**你的指令**
把下方全部数据逐行放进一个 Markdown 表格，两列分别为“序号”和“内容”。跳过空行，图片不要放入表格。

**可用数据**

__________

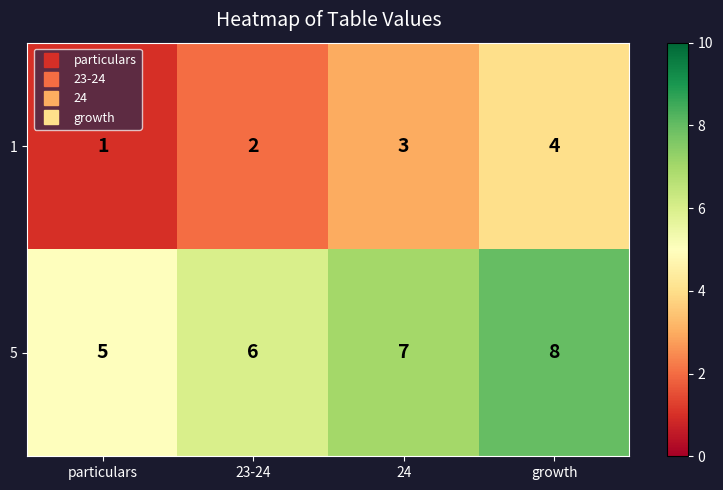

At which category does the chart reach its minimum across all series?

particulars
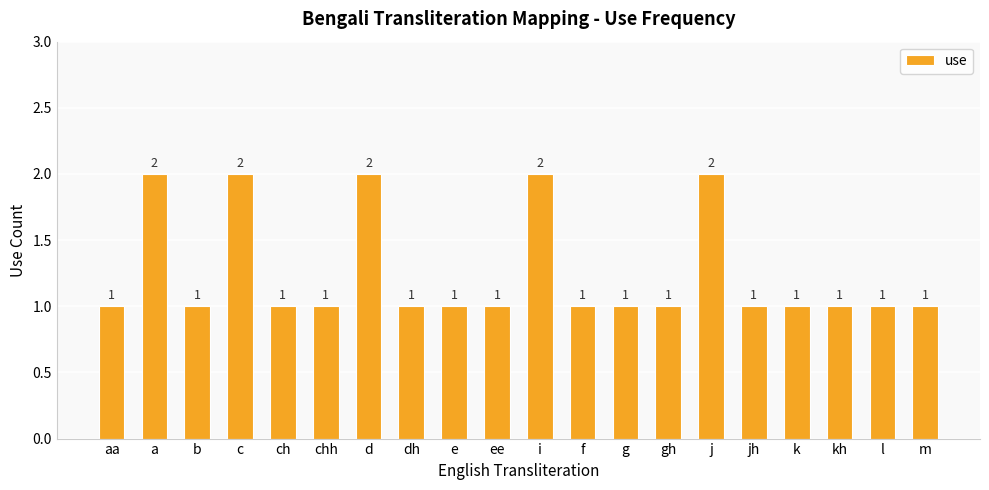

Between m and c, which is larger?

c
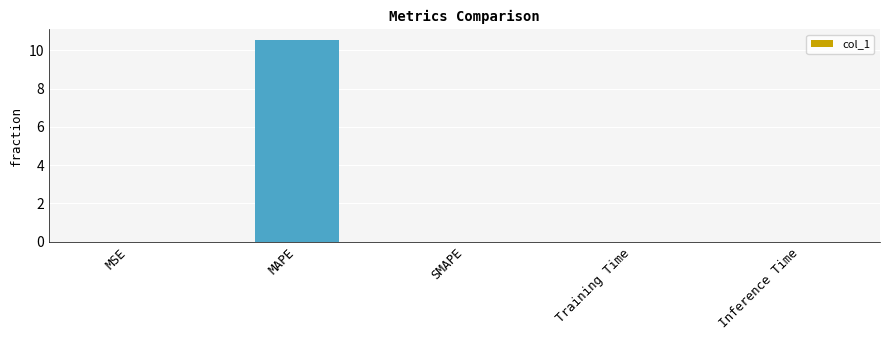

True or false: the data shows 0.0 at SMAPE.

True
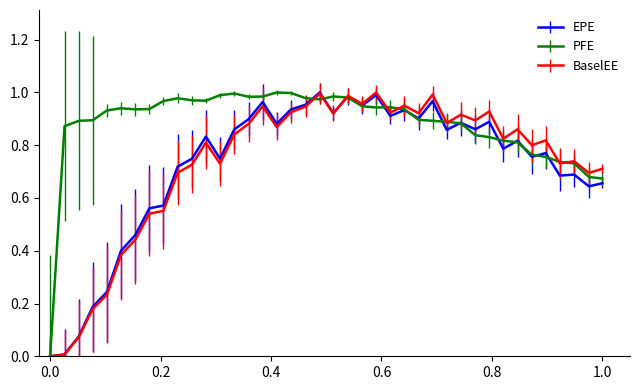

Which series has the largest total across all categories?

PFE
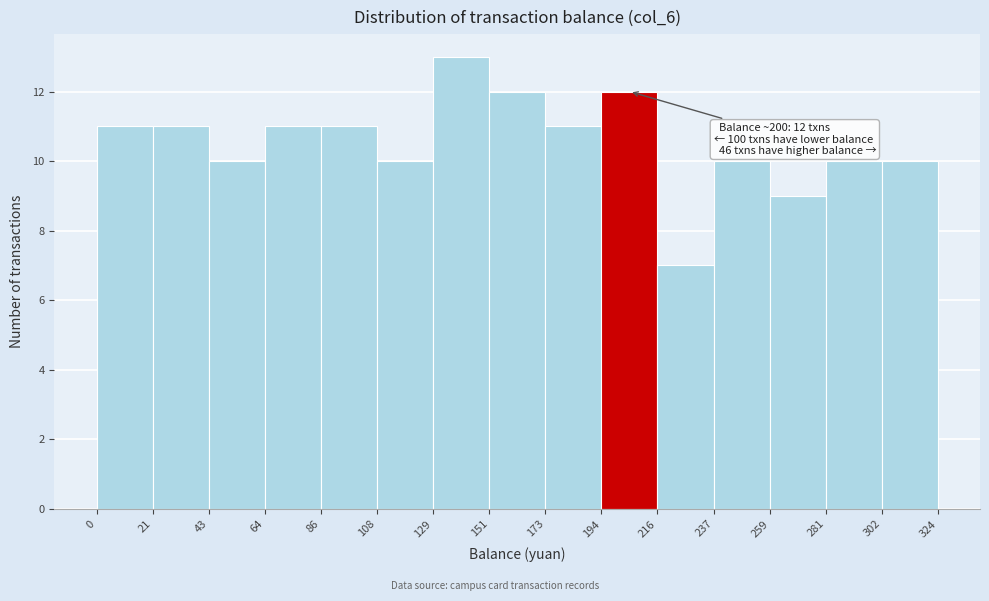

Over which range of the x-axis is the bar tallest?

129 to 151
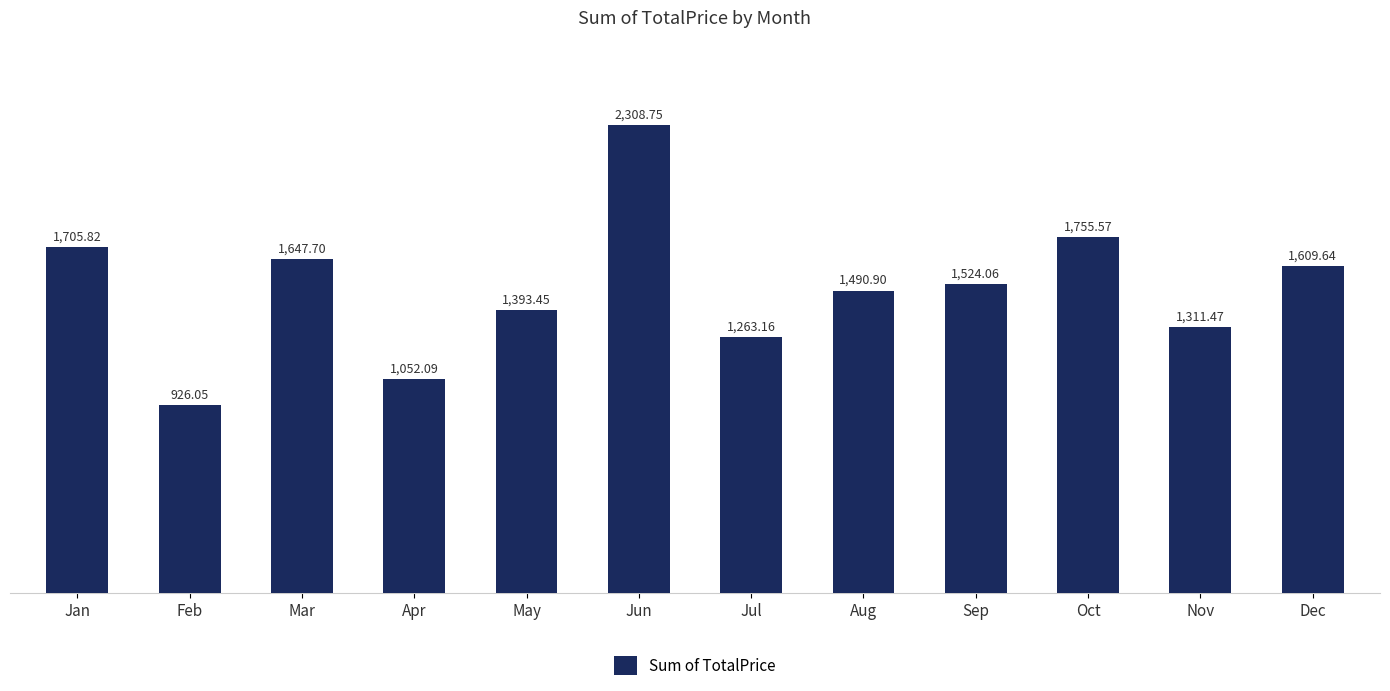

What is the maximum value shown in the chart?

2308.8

__________

**练习输出**
| 序号 | 内容 |
|---|---|
| 1 | At which category does the chart reach its minimum across all series? |
| 2 | particulars |
| 3 | Between m and c, which is larger? |
| 4 | c |
| 5 | True or false: the data shows 0.0 at SMAPE. |
| 6 | True |
| 7 | Which series has the largest total across all categories? |
| 8 | PFE |
| 9 | Over which range of the x-axis is the bar tallest? |
| 10 | 129 to 151 |
| 11 | What is the maximum value shown in the chart? |
| 12 | 2308.8 |